On the other hand, it might mean something. He's been around a lot of blocks. FWIW.
Here's a little precis of the story that I personally consider really shady, plus some context from
historycommons:
On December 3, 2001, New York Times reporter Judith Miller telephones officials with the Holy Land Foundation charity in Texas and asks them to comment about what she says is a government raid on the charity planned for the next day. Then in a December 4, 2001, New York Times article, Miller writes that President Bush is about to announce that the US is freezing the assets of Holy Land and two other financial groups, all for supporting Hamas. US officials will later argue that Miller’s phone call and article “increased the likelihood that the foundation destroyed or hid records before a hastily organized raid by agents that day.” Later in the month, a similar incident occurs. On December 13, New York Times reporter Philip Shenon telephones officials at the Global Relief Foundation in Illinois and asks them to comment about an imminent government crackdown on that charity. The FBI learns that some Global Relief employees may be destroying documents. US attorney Patrick Fitzgerald had been investigating the charities. He had been wiretapping Global Relief and another charity in hopes of learning evidence of criminal activity, but after the leak he changes plans and carries out a hastily arranged raid on the charity the next day (see December 14, 2001). Fitzgerald later seeks records from the New York Times to find out who in the Bush administration leaked information about the upcoming raids to Miller and Shenon. However, in 2005 Fitzgerald will lose the case. It is still not known who leaked the information to the New York Times nor what their motives were. Ironically, Fitzgerald will succeed in forcing Miller to reveal information about her sources in another extremely similar legal case in 2005 involving the leaking of the name of CIA agent Valerie Plame.

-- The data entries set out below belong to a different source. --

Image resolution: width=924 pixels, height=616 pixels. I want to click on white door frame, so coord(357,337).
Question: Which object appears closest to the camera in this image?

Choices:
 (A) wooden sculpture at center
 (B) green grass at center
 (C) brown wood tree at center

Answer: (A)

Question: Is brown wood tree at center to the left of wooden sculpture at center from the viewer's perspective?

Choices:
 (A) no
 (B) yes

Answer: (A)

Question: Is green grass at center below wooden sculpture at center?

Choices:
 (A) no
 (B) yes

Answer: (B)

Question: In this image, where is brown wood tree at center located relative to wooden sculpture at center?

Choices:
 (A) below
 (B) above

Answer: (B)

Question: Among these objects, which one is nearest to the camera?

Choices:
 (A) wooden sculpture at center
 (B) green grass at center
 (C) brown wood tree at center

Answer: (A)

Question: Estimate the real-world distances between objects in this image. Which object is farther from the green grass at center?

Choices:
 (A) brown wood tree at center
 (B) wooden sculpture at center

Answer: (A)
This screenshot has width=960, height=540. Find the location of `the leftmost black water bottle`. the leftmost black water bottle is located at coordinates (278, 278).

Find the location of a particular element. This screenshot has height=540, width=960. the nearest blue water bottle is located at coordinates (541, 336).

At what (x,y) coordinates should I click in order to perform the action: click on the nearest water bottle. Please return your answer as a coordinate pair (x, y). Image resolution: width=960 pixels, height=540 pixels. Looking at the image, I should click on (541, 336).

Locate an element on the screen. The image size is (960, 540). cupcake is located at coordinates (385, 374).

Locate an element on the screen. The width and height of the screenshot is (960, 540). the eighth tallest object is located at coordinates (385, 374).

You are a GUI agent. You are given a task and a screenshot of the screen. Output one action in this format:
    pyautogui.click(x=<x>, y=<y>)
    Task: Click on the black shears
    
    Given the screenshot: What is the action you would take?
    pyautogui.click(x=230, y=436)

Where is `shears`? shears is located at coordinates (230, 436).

Scroll up and down the page at the link for more stories tagged "Philip Shenon"! Also,
show me another cat in a sink! Anyway. It's pretty fucking hard to figure what legitimate news-gathering process would lead to a guy calling the target of an ongoing federal investigation the existence of which was then unknown outside the Justice Department to ask them how they feel about the major FBI probe they wouldn't have any way of knowing about if he hadn't asked that.
And equally fucking hard to figure how the public interest was or could have been served by reporting such a story at that stage of the game at all.
I mean, I'm all for maximum transparency and everything. But an investigation isn't news until it's public, barring stuff like a reason to think they're going for a politically motivated prosecution or....You know. Any other type of shenanigan that's along the same general abuse-of-power lines, broadly speaking. For lots of reasons. There might not ever be an indictment, for example. In which case, you'd just be fucking someone innocent up in public for sport, basically.
His reporting might not be all that reliable is what I'm saying. Or it might. I don't know. But he does have a history.